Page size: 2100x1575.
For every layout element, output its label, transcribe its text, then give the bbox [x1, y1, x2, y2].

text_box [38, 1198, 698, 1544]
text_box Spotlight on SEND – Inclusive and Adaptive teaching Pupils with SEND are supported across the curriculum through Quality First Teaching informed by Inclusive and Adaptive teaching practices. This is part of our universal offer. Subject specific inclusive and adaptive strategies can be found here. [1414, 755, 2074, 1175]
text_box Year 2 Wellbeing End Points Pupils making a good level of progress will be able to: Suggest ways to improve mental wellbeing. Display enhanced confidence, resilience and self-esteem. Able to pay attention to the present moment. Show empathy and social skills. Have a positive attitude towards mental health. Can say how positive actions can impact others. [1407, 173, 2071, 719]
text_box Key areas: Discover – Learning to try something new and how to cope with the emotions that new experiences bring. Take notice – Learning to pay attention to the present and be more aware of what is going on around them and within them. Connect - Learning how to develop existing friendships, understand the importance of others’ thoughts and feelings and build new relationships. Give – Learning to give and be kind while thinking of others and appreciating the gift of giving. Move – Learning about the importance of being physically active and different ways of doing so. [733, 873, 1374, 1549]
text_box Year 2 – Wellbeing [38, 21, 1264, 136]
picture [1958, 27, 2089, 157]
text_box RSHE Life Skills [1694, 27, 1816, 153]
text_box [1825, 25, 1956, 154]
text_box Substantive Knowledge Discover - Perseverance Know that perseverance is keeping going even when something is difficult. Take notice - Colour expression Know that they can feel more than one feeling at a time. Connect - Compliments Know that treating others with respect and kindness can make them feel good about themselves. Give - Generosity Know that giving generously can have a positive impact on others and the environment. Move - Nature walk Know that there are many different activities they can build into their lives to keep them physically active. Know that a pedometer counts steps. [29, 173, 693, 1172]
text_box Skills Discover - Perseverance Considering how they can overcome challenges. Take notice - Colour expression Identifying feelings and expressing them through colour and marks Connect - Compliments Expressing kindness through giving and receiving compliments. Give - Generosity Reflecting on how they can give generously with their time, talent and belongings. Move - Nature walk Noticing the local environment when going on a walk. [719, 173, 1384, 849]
...
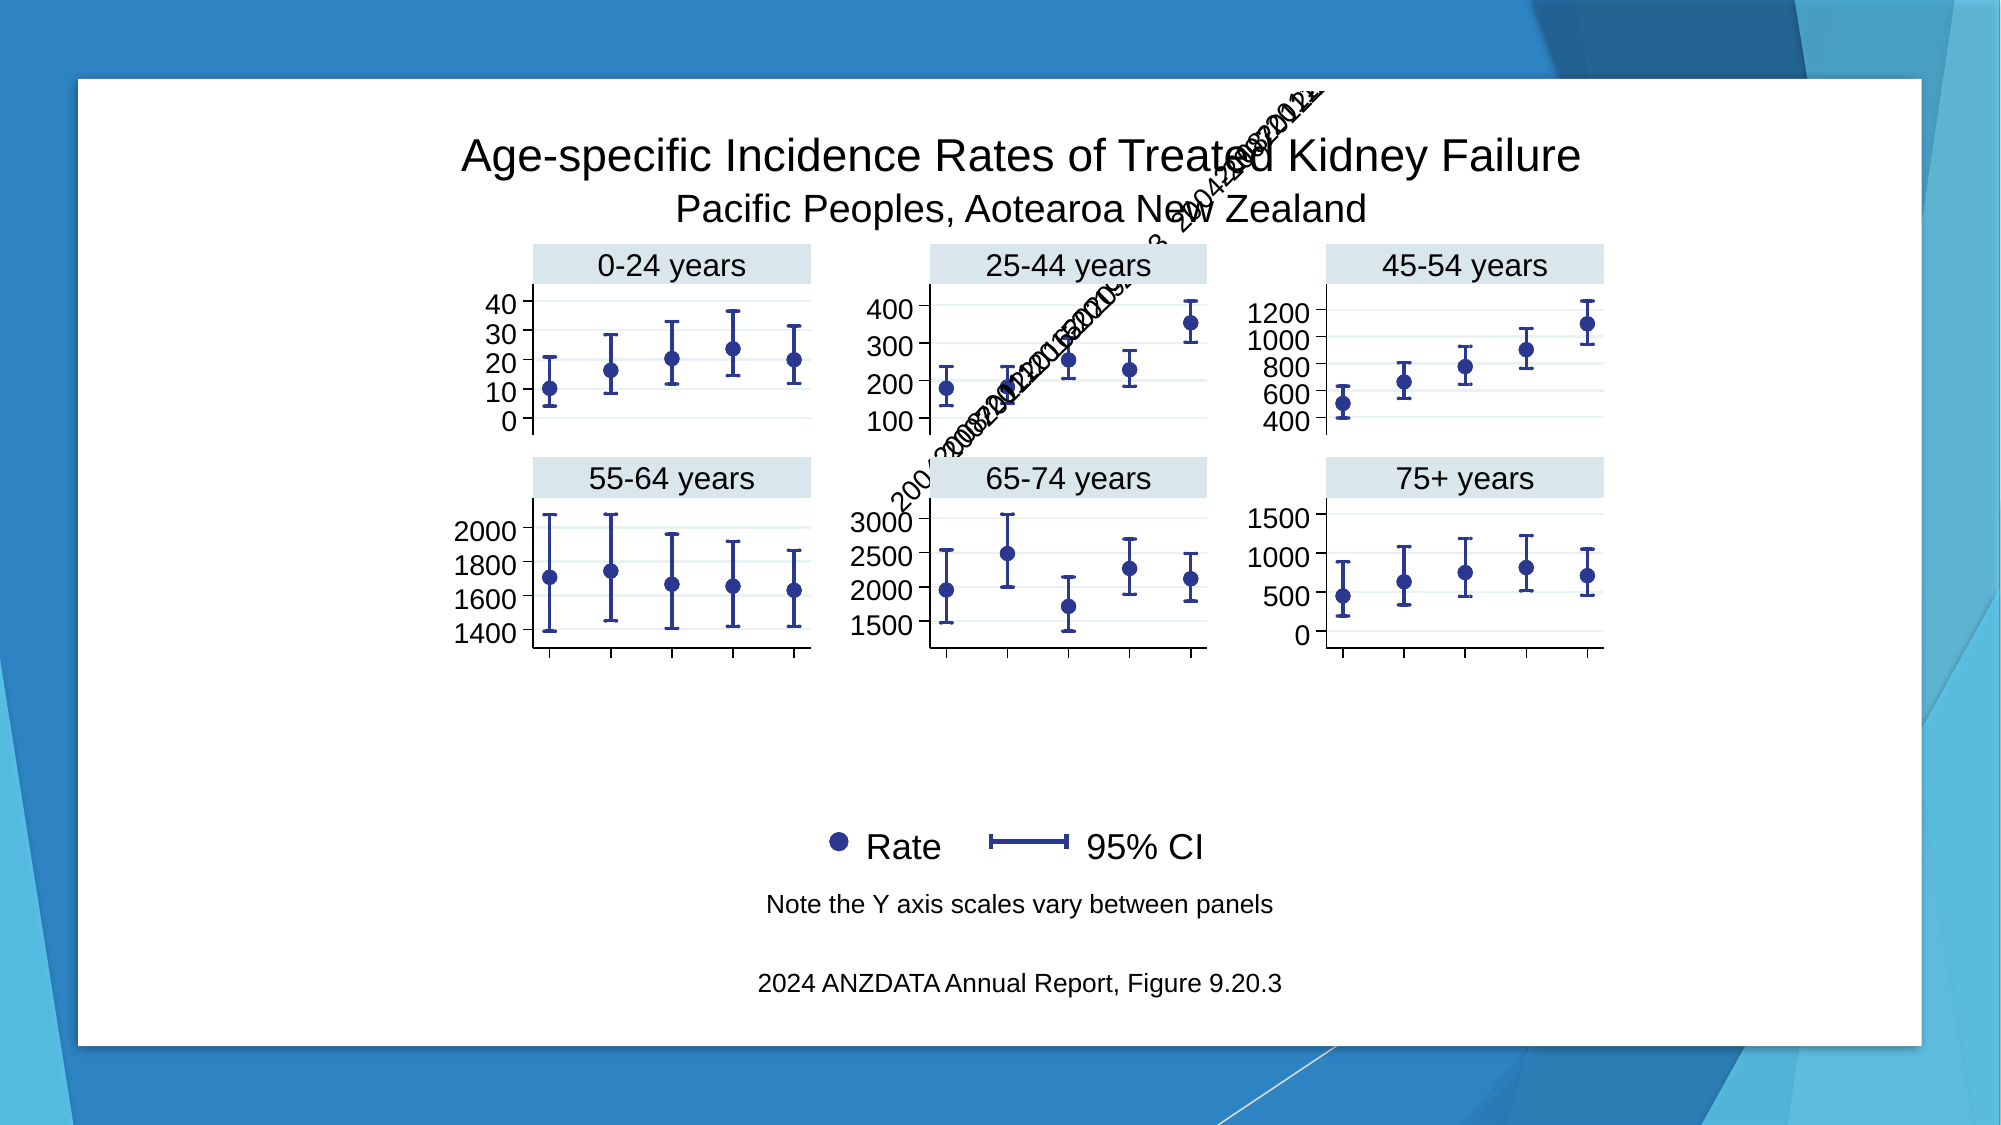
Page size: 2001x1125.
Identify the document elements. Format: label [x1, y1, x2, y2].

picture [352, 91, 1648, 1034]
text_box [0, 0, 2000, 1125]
--
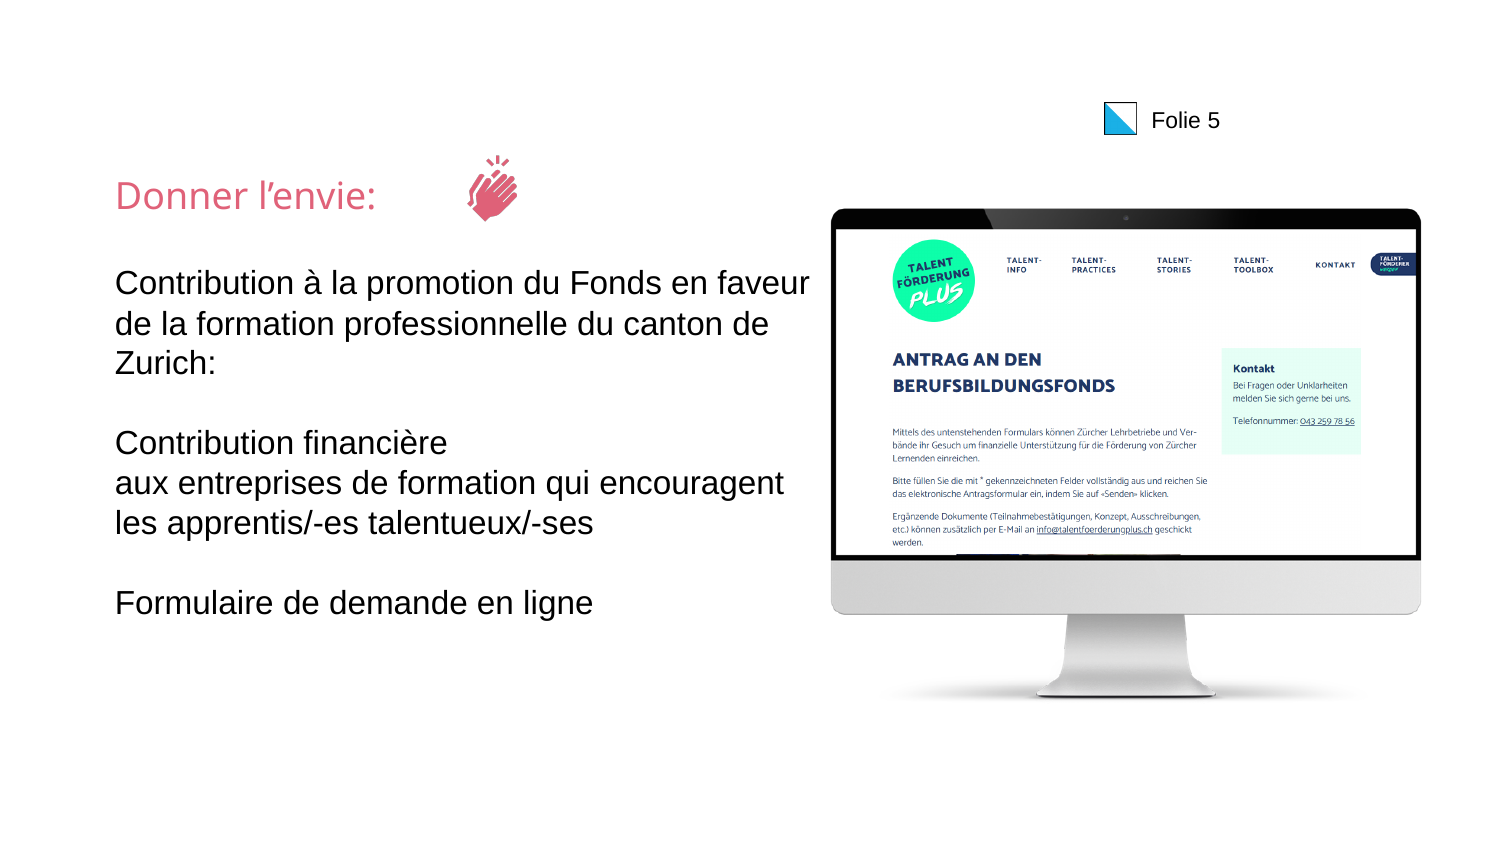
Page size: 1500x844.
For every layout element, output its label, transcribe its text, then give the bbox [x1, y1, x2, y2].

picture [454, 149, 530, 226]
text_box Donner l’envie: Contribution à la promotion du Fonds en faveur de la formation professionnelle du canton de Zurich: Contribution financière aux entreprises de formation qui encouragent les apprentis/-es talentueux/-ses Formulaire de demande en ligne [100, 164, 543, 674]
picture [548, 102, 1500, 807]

§ EXERCISE INSTRUCTIONS:
Reproduce each line of the data containing the word "size".

§ ANSWER AREA:
Page size: 2100x1575.
Page size: 2001x1125.
Page size: 1500x844.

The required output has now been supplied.